Exercise details
Rewrite the following listing as a numbered list, leaving out blank lines and pictures.

Data block
-- -- --
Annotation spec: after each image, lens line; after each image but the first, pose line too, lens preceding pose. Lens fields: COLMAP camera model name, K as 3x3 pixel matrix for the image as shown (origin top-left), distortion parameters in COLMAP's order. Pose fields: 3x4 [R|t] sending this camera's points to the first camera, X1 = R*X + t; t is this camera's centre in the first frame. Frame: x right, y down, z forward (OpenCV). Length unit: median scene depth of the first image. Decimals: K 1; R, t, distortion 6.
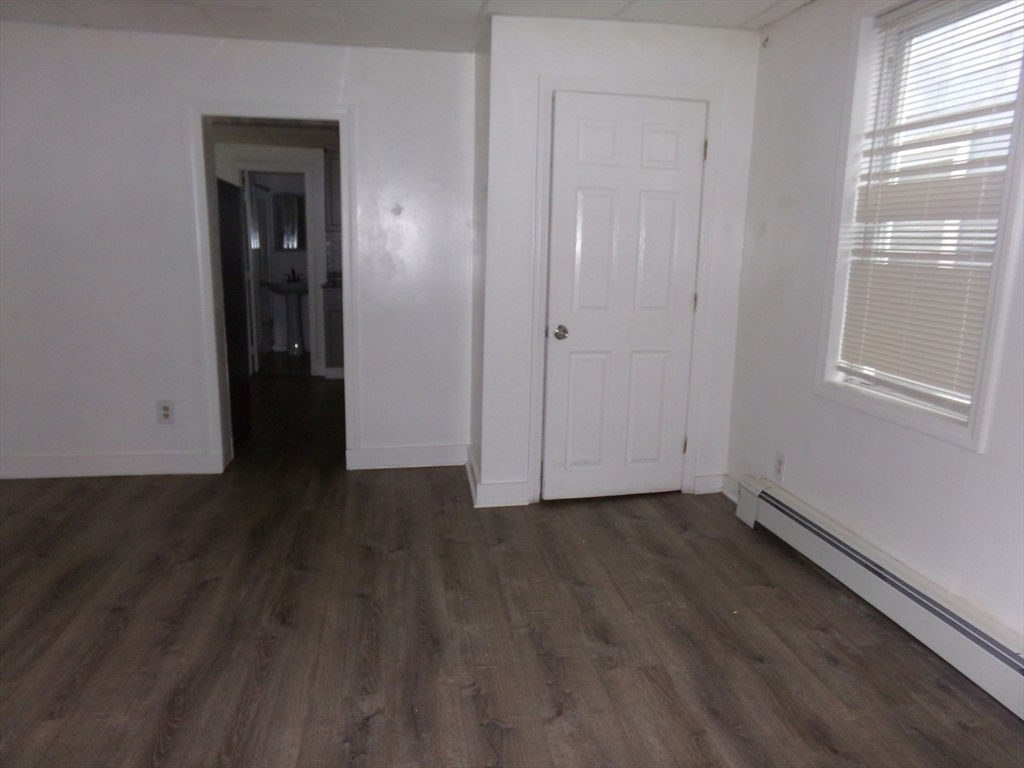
lens RADIAL K [[703.7, 0, 504.9], [0, 703.7, 385.9], [0, 0, 1]] dist [-0.054943, 0.100631]
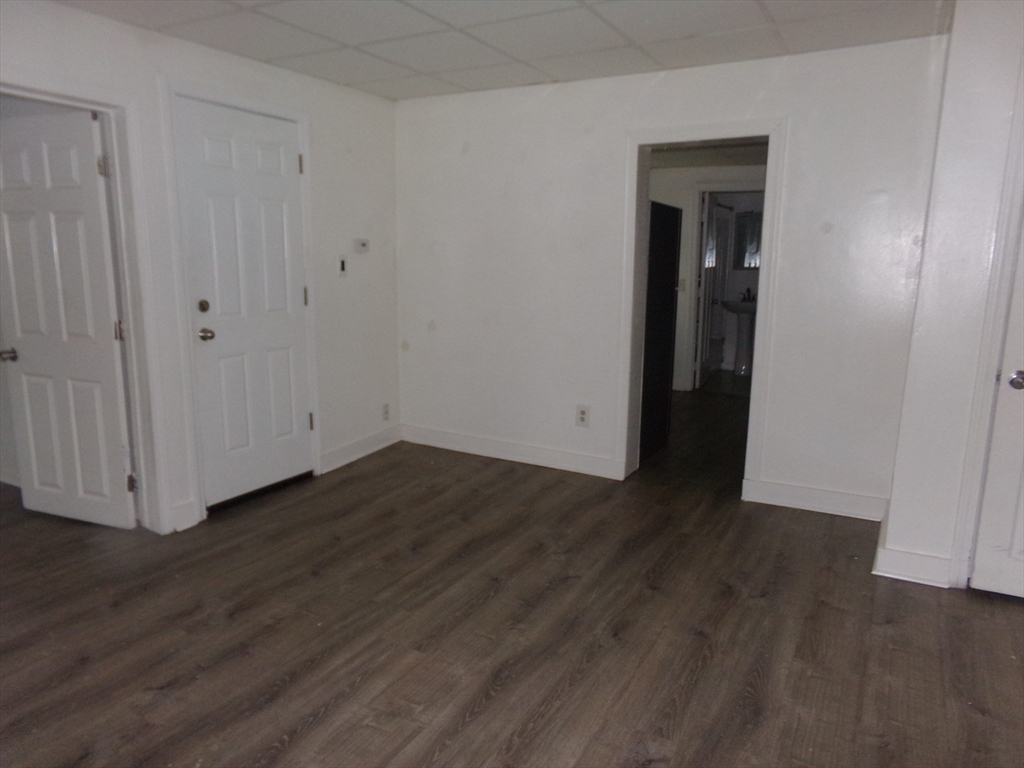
lens RADIAL K [[703.7, 0, 504.9], [0, 703.7, 385.9], [0, 0, 1]] dist [-0.054943, 0.100631]
pose [[0.778676, 0.094744, -0.620231, 0.128618], [-0.111376, 0.993706, 0.011967, -0.011731], [0.617462, 0.059760, 0.784328, 0.074211]]
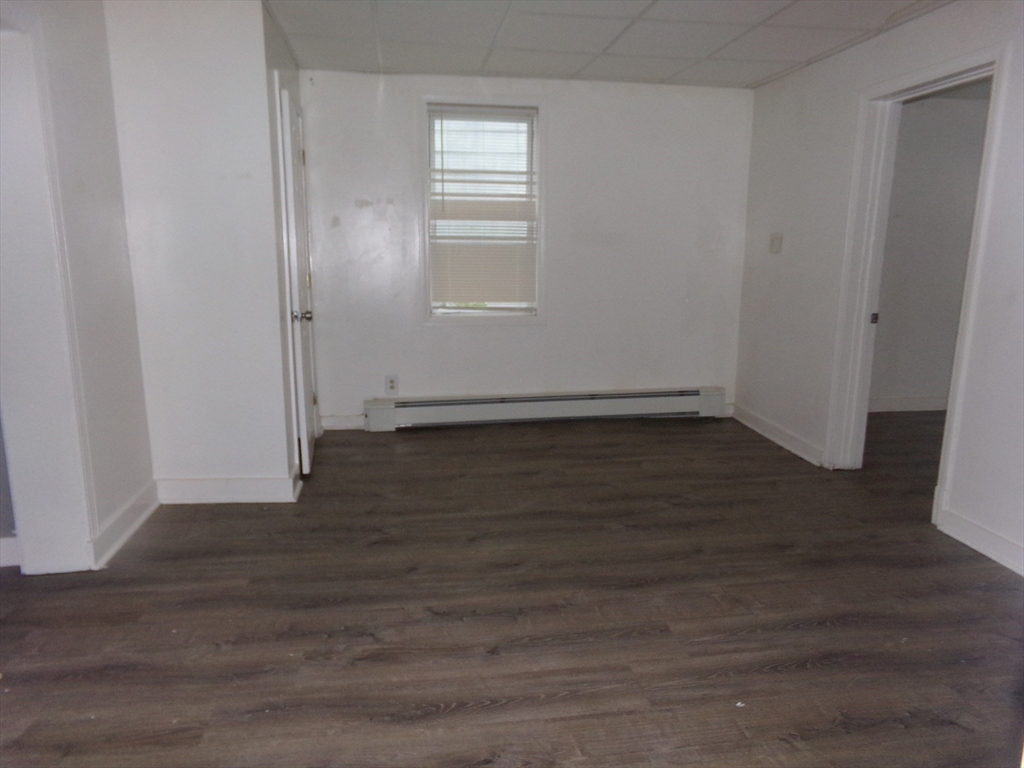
-- -- --
Result of the exercise
1. Annotation spec: after each image, lens line; after each image but the first, pose line too, lens preceding pose. Lens fields: COLMAP camera model name, K as 3x3 pixel matrix for the image as shown (origin top-left), distortion parameters in COLMAP's order. Pose fields: 3x4 [R|t] sending this camera's points to the first camera, X1 = R*X + t; t is this camera's centre in the first frame. Frame: x right, y down, z forward (OpenCV). Length unit: median scene depth of the first image. Decimals: K 1; R, t, distortion 6.
2. lens RADIAL K [[703.7, 0, 504.9], [0, 703.7, 385.9], [0, 0, 1]] dist [-0.054943, 0.100631]
3. lens RADIAL K [[703.7, 0, 504.9], [0, 703.7, 385.9], [0, 0, 1]] dist [-0.054943, 0.100631]
4. pose [[0.778676, 0.094744, -0.620231, 0.128618], [-0.111376, 0.993706, 0.011967, -0.011731], [0.617462, 0.059760, 0.784328, 0.074211]]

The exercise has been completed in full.